Figure 1 compares the ratings of all four-year public universities in the U.S. calculated in two different ways.  The comparison group method puts institutions into five categories based on SAT/ACT scores and five categories based on Pell enrollment, for a total of 25 possible categories.  Then the rating is calculated as the difference between each institution’s graduation rate and the average of the comparison group.  The regression adjustment method calculates a rating that is the difference between the actual graduation rate and the predicted rate for a typical college with exactly the same characteristics.  Figure 1 shows a clear relationship between the two ratings, but plenty of differences.  In particular, colleges with the same rating based on comparison groups vary noticeably in their ratings based on regression adjustment.

Figure 1. Comparison of Ratings Based on Comparison Groups and Regression Adjustment


Source: Author’s calculations from IPEDS.

The second problem with comparison groups is that it is impossible to define them based on more than a very small set of characteristics.   Table 1 illustrates this by showing the number of four-year public institutions in each of 25 different comparison groups, defined based on five categories of each of two characteristics: average SAT/ACT score and percent with a Pell grant.  More than half of the comparison groups contain fewer than 10 institutions, and four groups contain exactly one institution.  In the latter case, comparisons aren’t even possible.

Table 1. Number of Four-Year Public Institutions, By SAT/ACT Score and Percent Pell


Source: Author’s calculations from IPEDS.

A credible ratings system would clearly be based on more than just two characteristics, which would only make this problem worse.  Adding one more characteristic with five categories would mean 125 groups, and adding a fourth would increase it to 625—more than the number of four-year public institutions in the country!  This problem could be addressed by having fewer categories, but that would make the first problem worse by lumping together institutions with quite different characteristics.

It is important to note that credible ratings could not be calculated today, even with the most careful regression adjustments, due to limitations in the existing data on colleges and universities.  Many institutions, especially community colleges, do not collect data on SAT/ACT scores.  Data on student demographics are limited to a handful of characteristics such as Pell eligibility, race, and gender.  And outcomes are limited to graduation rates for a narrowly defined group of students across the entire institution, when there may be important variation across different programs within a college.  A radical revision of the federal IPEDS data collection effort will be needed for the new college ratings system to be successful.

Regression adjustment is not a perfect solution to leveling the playing field for institutions serving different kinds of students.  The regression method makes some assumptions that may not be true in order to come up with a rating for every institution regardless of whether there are actually any similar institutions (consider the groups in Table 1 that only have one member).  And although the method produces results that appear to be comparable across a wide range of institutions, in reality such comparisons may be inappropriate.  It makes the most sense to compare regression-adjusted ratings within general comparison groups (such as four-year private research universities, or four-year public comprehensive institutions).  In other words, any single regression-adjusted metric should be part of a broader system that includes several measures in order to mitigate attempts to focus too much on (or try to game) any one measure.

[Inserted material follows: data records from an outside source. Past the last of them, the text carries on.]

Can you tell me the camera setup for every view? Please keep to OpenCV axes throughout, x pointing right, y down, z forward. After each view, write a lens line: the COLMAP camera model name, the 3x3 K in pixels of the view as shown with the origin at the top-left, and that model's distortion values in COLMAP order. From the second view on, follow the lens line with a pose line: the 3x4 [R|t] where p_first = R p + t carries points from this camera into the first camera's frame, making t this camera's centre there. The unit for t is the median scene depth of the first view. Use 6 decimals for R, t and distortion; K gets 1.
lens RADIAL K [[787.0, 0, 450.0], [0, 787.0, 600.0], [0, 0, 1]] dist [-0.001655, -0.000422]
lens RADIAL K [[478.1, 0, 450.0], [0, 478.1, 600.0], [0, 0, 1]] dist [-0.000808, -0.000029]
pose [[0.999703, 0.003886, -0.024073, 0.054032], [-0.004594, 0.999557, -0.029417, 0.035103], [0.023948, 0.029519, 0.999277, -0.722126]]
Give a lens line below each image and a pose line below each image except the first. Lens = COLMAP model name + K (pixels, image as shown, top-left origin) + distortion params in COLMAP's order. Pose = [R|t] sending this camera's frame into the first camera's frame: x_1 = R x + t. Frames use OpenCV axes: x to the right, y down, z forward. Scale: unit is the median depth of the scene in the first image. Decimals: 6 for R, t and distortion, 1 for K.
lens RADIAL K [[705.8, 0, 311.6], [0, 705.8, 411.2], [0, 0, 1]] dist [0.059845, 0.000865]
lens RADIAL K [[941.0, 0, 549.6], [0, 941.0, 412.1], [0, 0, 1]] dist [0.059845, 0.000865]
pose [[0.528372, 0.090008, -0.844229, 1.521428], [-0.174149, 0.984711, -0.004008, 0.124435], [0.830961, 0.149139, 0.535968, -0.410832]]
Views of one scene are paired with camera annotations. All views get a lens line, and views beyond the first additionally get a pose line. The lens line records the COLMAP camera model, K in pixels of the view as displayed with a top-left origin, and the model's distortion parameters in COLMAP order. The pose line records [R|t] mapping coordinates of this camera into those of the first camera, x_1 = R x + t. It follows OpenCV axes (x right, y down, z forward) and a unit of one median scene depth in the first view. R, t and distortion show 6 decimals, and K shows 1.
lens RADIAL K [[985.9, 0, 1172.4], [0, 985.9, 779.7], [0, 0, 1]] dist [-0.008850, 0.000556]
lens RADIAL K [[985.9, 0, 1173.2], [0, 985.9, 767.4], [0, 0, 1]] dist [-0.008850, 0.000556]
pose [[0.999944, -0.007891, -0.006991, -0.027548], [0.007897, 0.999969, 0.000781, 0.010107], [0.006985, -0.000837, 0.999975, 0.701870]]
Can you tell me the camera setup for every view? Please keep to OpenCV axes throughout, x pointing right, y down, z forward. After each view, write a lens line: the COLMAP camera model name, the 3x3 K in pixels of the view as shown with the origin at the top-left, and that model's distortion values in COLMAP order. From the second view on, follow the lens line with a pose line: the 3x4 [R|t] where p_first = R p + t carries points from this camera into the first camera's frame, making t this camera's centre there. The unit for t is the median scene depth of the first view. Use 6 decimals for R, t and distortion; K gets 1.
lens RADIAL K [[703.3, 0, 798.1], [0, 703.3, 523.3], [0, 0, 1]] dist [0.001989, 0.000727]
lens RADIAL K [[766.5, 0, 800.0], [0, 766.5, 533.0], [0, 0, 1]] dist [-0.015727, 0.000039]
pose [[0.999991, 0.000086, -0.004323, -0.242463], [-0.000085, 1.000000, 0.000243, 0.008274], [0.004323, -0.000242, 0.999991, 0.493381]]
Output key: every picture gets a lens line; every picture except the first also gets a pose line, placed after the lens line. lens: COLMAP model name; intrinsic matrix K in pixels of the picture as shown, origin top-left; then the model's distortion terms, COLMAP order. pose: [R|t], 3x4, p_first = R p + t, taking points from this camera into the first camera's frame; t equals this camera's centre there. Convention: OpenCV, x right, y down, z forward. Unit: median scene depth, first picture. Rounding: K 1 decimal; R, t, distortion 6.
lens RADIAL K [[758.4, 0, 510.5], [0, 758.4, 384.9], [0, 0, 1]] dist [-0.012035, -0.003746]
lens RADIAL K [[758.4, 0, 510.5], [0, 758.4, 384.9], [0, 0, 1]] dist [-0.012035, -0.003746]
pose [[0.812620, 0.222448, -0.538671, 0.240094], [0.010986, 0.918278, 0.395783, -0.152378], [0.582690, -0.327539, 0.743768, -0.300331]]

A common objection to regression adjustment is that it is too complicated to explain to policymakers, colleges, and potential students.  Transparency in the government’s methodology will of course be important, but it is not as important that the details of the method be readily understood by every consumer of the ratings.  Most restaurant goers in New York City probably do not understand how the health department comes up with letter grades, but still take them seriously.  In higher education, it’s more important that ratings be an accurate indicator of quality than that the underlying methodology be easily understood by the masses.